━━━━━ SUPPLIED PASSAGE ━━━━━
# How employable am I?



## hohoho (Jun 19, 2012)

Hi there,

I'm new to this forum but have been reading a few of the posts over the past few weeks.
I'm a 31 year old guy from London and hoping to move to Singapore. My question is, how employable am I?
I'm an ACCA part qualified accountant with 4-5 years experience as a management accountant. I can speak Mandarin and Cantonese I would say intermediate/conversational level (can't read or write that much.) From what I see on the forums, accountants are pretty much a dime a dozen over there so it'll be difficult to compare with a local but was hoping to gauge my chances.

Anyone care to offer some insight?

On anothr note, I have tried firing off my CV to some job postings online but so far no response (although it's only been 2 months). I am actually planning to visit Singapore around mid to late August for around a month to do more fact finding and speak to a few recruiters or contacting companies directly. Maybe even catch a bit of the F1 Grand Prix in September. Anyone fancy meeting up to hang out, share experiences?

Thanks.

hohoho


----------



## simonsays (Feb 11, 2009)

Firstly, why the emphasis on Mandarin ? the truth is, unless you are chinese, in Singapore context, it doesn't matter .. again, that is unless you are dealing PRC clients. . 

And sorry to be blunt, for SMEs here, which make up 80% of the employers, non-chinese are NOT accountants, unless it is an Indian or such other race owned company. Not a racist thing, but most of the suppliers / trade partners for SMEs are form Malaysia or China, and knowing fluent chinese as an accountant is a requirement .. 

Unless you are good in Malay 

Back to your case - well, if you are a Brit, try to get yourself head hunted by a Brit company operating in Singapore and a lot of Brit Companies are operating here.


----------



## ysayap (May 17, 2012)

It would be advisable to consult a Headhunter for a more accurate opinion if you will get hired easily. And what companies you can apply to.


----------
━━━━━
BRIEF 1 ▸
In the forum thread on working in Singapore, condense the paragraph that begins "I'm an ACCA part qualified accountant" into a short bulleted list that keeps its main facts.
BRIEF 2 ▸
From the forum thread, reproduce everything from "And sorry to" down to "are operating here." without any changes.
━━━━━ SOURCE DATA ━━━━━
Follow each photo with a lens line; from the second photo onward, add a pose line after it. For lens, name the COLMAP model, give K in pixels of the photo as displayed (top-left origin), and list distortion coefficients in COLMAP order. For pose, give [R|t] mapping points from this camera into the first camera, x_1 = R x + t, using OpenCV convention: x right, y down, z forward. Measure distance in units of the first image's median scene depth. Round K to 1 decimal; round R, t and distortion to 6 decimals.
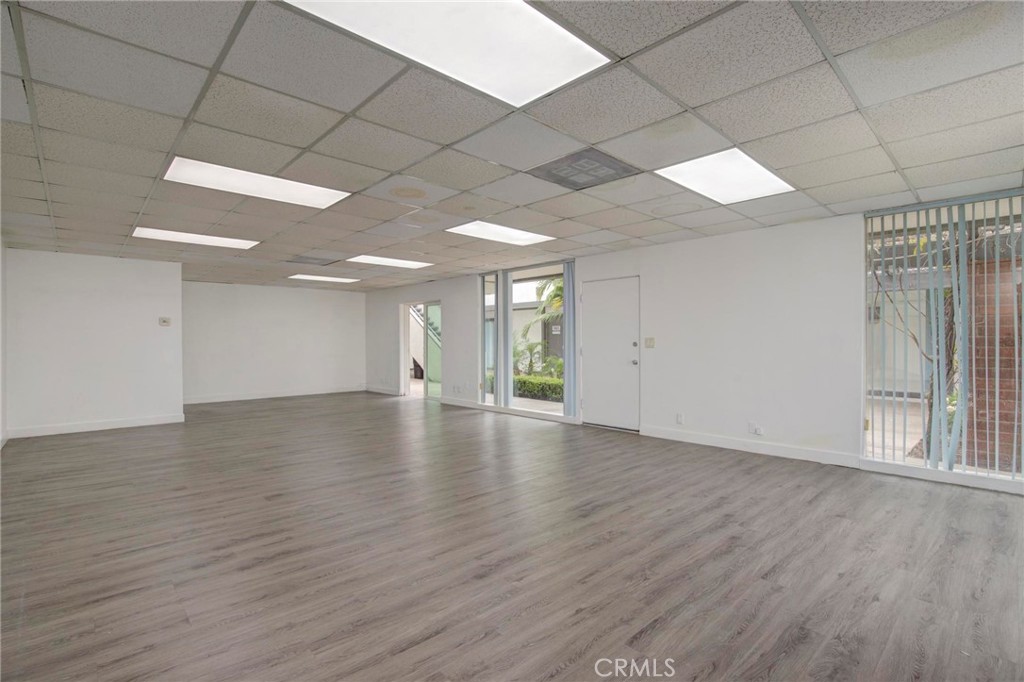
lens RADIAL K [[473.3, 0, 514.8], [0, 473.3, 340.5], [0, 0, 1]] dist [-0.034413, 0.007144]
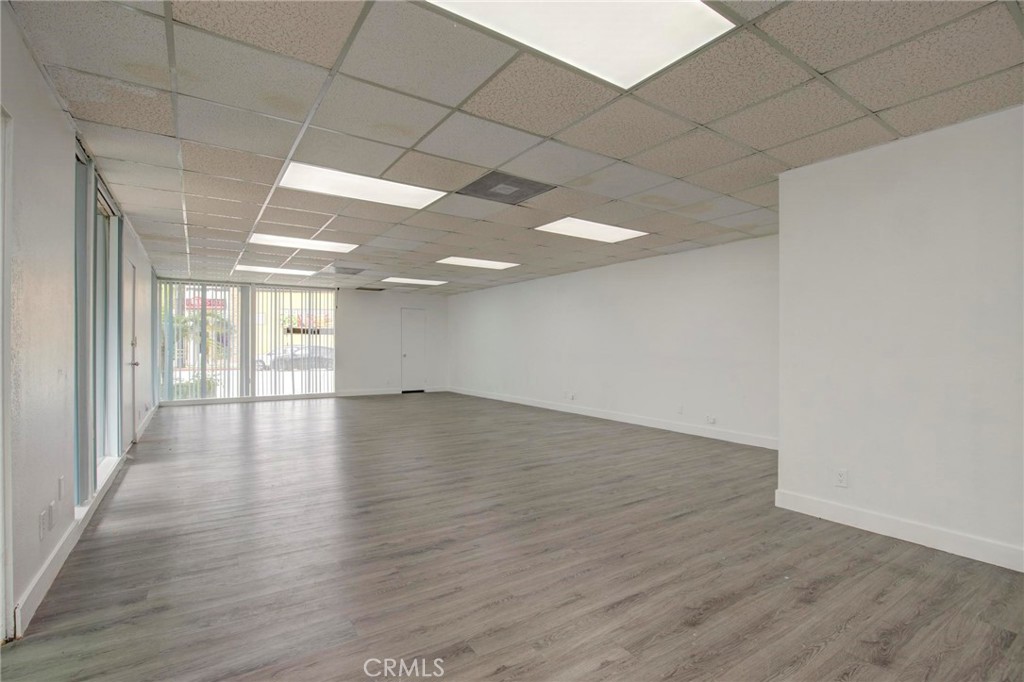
lens RADIAL K [[470.8, 0, 506.2], [0, 470.8, 343.6], [0, 0, 1]] dist [-0.040606, 0.008546]
pose [[-0.984581, -0.000972, 0.174928, -0.144687], [-0.000974, 1.000000, 0.000076, 0.031438], [-0.174928, -0.000096, -0.984581, 5.704768]]
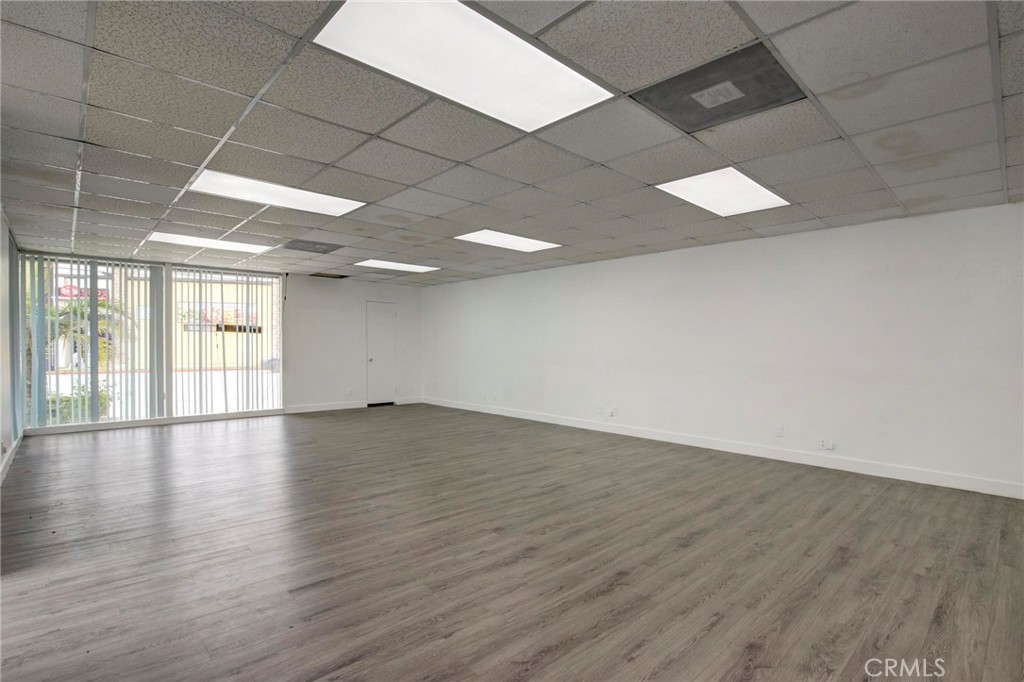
━━━━━
ANSWER SECTION 1 ▸
- Part-qualified ACCA accountant with 4–5 years of experience as a management accountant
- Speaks Mandarin and Cantonese at an intermediate, conversational level, with limited reading and writing
- Forum posts suggest accountants are plentiful in Singapore, so competing with locals will be hard
- Wants to gauge their chances

ANSWER SECTION 2 ▸
And sorry to be blunt, for SMEs here, which make up 80% of the employers, non-chinese are NOT accountants, unless it is an Indian or such other race owned company. Not a racist thing, but most of the suppliers / trade partners for SMEs are form Malaysia or China, and knowing fluent chinese as an accountant is a requirement .. 

Unless you are good in Malay 

Back to your case - well, if you are a Brit, try to get yourself head hunted by a Brit company operating in Singapore and a lot of Brit Companies are operating here.